Dataset entries:
• • • •
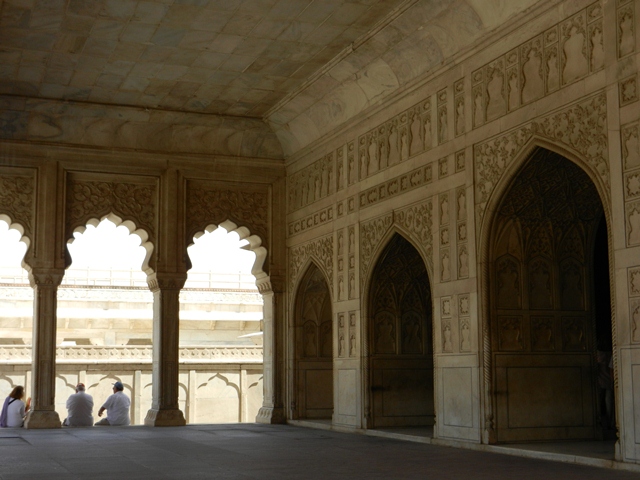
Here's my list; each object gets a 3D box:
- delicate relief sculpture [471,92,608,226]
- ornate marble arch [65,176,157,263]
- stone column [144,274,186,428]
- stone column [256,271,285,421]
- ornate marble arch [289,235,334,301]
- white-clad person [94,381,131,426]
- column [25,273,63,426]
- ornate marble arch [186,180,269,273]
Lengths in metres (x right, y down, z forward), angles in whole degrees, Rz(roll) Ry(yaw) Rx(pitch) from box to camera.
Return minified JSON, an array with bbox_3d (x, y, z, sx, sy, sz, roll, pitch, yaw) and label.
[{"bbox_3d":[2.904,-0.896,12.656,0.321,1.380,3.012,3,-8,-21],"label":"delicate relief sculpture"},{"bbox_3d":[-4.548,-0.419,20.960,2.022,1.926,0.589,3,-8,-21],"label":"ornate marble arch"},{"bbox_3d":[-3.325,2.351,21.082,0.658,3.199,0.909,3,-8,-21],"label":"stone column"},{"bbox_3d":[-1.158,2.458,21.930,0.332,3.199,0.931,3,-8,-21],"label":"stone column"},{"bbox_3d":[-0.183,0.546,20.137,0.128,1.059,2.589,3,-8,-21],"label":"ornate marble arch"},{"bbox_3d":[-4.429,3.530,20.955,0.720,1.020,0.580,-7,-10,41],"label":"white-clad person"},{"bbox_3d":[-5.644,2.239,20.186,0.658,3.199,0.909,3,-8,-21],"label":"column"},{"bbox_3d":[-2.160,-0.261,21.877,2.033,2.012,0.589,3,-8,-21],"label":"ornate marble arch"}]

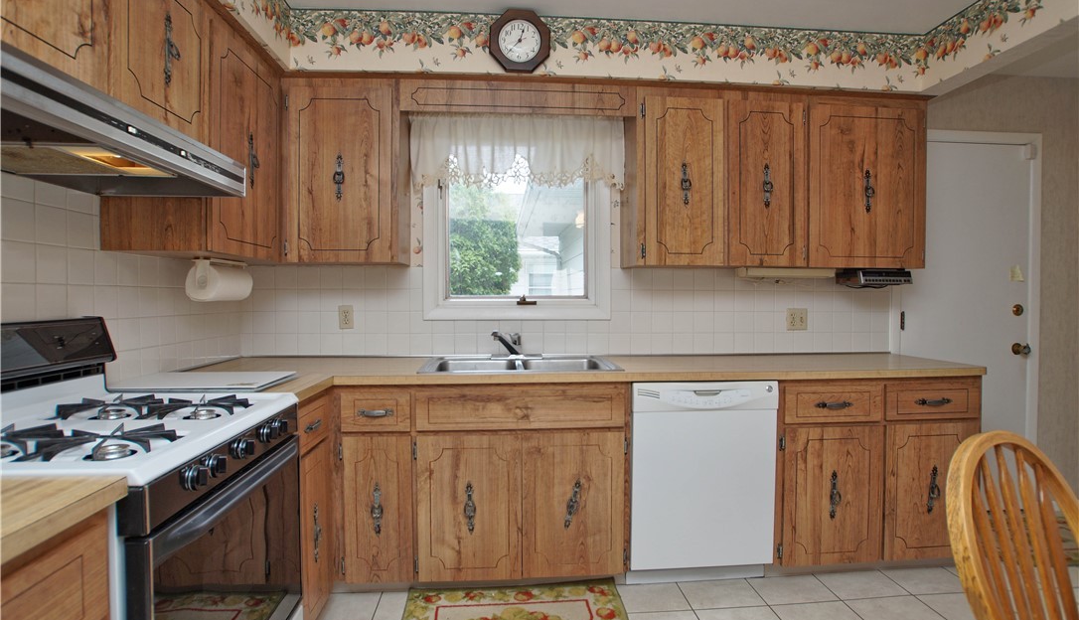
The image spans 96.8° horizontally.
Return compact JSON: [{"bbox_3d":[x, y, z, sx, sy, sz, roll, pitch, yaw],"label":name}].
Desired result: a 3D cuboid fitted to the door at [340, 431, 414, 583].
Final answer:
• • • •
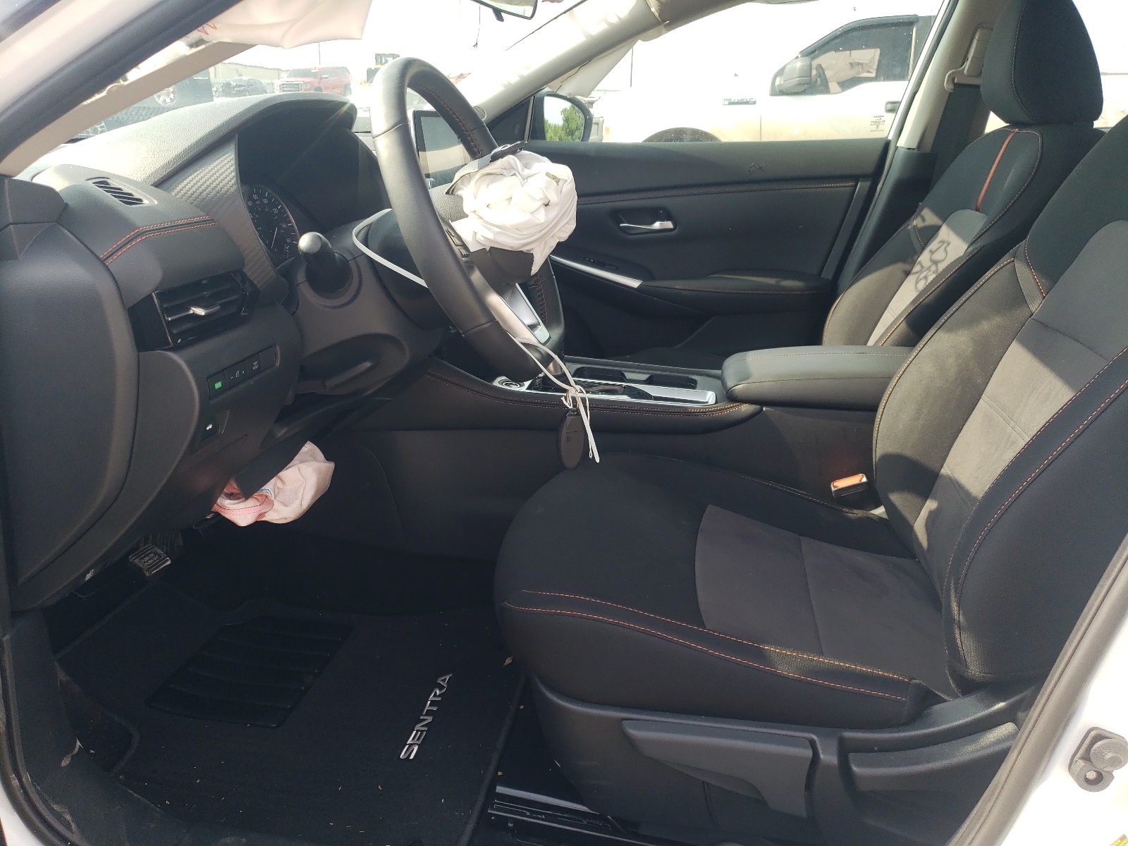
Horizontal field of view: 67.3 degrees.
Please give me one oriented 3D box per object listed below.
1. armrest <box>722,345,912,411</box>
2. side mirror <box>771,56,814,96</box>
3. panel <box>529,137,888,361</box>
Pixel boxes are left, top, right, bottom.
• • • •
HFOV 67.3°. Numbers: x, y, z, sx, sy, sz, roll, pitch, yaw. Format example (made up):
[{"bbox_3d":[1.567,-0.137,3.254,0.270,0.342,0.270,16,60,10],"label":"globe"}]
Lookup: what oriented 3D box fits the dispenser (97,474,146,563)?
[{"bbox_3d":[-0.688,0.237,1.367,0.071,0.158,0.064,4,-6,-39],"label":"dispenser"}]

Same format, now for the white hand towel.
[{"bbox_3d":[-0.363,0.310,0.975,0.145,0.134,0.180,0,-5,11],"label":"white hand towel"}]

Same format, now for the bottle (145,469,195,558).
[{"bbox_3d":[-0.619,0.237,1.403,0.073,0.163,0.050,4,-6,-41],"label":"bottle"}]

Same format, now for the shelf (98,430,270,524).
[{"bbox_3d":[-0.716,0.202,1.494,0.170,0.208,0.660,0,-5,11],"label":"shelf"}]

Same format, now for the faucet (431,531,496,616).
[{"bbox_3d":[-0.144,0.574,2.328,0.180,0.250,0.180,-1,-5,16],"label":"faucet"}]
• • • •
● EXERCISE BRIEF: Find the lines above that include the string "object" and copy them.

● TASK RESPONSE:
Here's my list; each object gets a 3D box:
Please give me one oriented 3D box per object listed below.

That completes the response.